» TASK: From the data below, please reproduce exactly everything from the line that contains "[244,451,289,466] 2023 ->" down to the line that contains "[609,812,662,831] [119,851,757,872] [119,890,757,911]", with both ends included.

» THE RECORDS:
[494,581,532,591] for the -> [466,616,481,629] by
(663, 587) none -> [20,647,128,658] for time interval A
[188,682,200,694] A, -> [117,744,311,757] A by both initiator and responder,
---
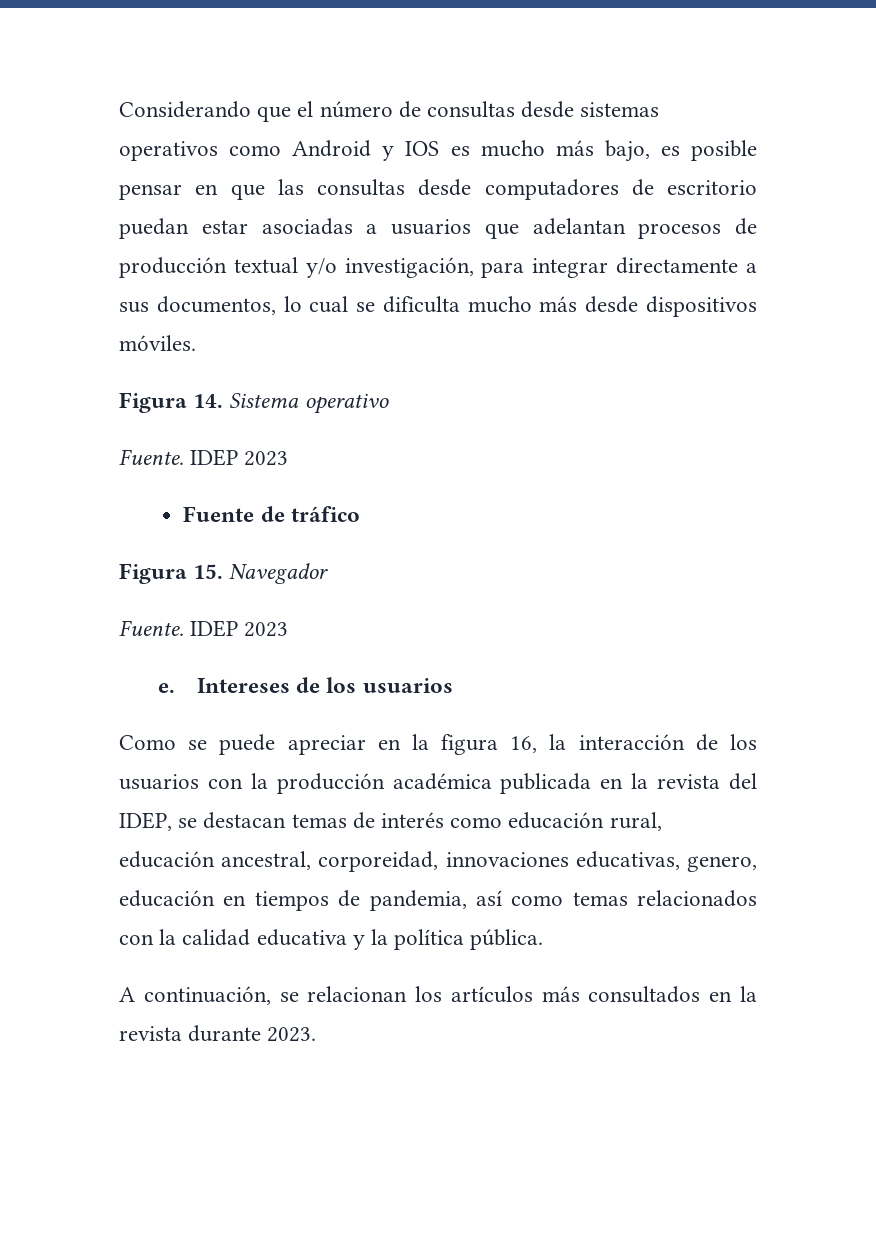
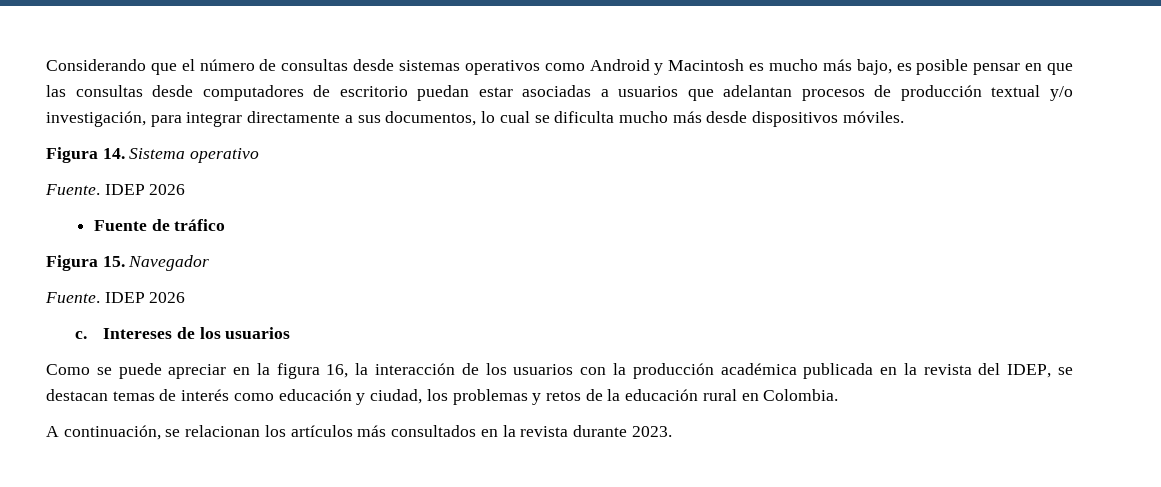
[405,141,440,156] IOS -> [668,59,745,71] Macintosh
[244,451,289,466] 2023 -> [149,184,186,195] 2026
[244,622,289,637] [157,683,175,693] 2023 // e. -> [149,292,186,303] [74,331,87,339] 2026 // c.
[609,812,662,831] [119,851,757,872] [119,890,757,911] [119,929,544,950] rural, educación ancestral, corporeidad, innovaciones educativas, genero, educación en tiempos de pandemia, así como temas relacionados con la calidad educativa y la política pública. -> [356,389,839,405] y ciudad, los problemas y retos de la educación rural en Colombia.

» WRITTEN ANSWER:
[244,451,289,466] 2023 -> [149,184,186,195] 2026
[244,622,289,637] [157,683,175,693] 2023 // e. -> [149,292,186,303] [74,331,87,339] 2026 // c.
[609,812,662,831] [119,851,757,872] [119,890,757,911] [119,929,544,950] rural, educación ancestral, corporeidad, innovaciones educativas, genero, educación en tiempos de pandemia, así como temas relacionados con la calidad educativa y la política pública. -> [356,389,839,405] y ciudad, los problemas y retos de la educación rural en Colombia.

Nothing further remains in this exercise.